**Fast algorithms ** for matrix multiplication — i.e., algorithms that compute less than * O(N^3) * operations— are becoming attractive for two simple reasons:

- Todays software libraries are reaching the core peak performance (i.e., 90% of peak performance) and thus reaching the limits of current systems. Fast algorithms deploy new algorithmic strategies, new opportunities, thus reaching new performance and, in practice, stretching the system capabilities.
- Fast algorithms reduce the number of operations and thus data movements. This means that for very large problems they (may) reduce off-chip communication (dominant factor in multicore systems).

### State of the art

In the era of parallel processors on a chip, we will be able to solve larger and larger problems faster than we could do before. In practice, we will have a small parallel system (i.e., a single 50-100 GFLOPS node), and we must have more and faster memory (i.e., GBytes and GBytes/sec) to make these systems scalable and, if not, possible at all.
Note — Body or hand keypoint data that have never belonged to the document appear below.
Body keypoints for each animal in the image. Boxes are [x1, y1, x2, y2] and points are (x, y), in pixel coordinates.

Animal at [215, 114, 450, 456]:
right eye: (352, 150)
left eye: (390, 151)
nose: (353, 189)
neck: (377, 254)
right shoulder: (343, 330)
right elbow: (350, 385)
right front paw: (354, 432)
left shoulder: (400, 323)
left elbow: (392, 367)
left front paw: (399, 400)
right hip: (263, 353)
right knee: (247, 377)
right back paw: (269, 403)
These systems will be complex to build and understand. A developer or a compiler will have hard time in generating good codes.

We foresee that experimentation will be a fundamental part of the next generation of libraries and code generators (and softare tools in general). The choice of the algorithm and its implementations will be a function of the system (i.e., Athlon vs. Pentium 4), problem size (i.e., Matrix multiplication of size N=10,000) and problem type (i.e., double or single precision).

### Our Contribution

We propose the hybrid implementation of fast algorithms with the classic algorithms. These are divide-and-conquer algorithms that are simple to formulate and to understand, and easy to deploy. They naturally exploit parallelism and data locality.

The simplicity of the code leads to easy maintanance and portatibility, as well as to a simple performance model, where few terms must be tuned for a (specific) systems. In fact, these hybrid fast algorithms split explicitly the computation into parts (i.e., kernel) that are compute bound and others that are memory bound. By a carefull but straigtforward Experimentation + modeling, we can develop high performance fast codes with no hassle.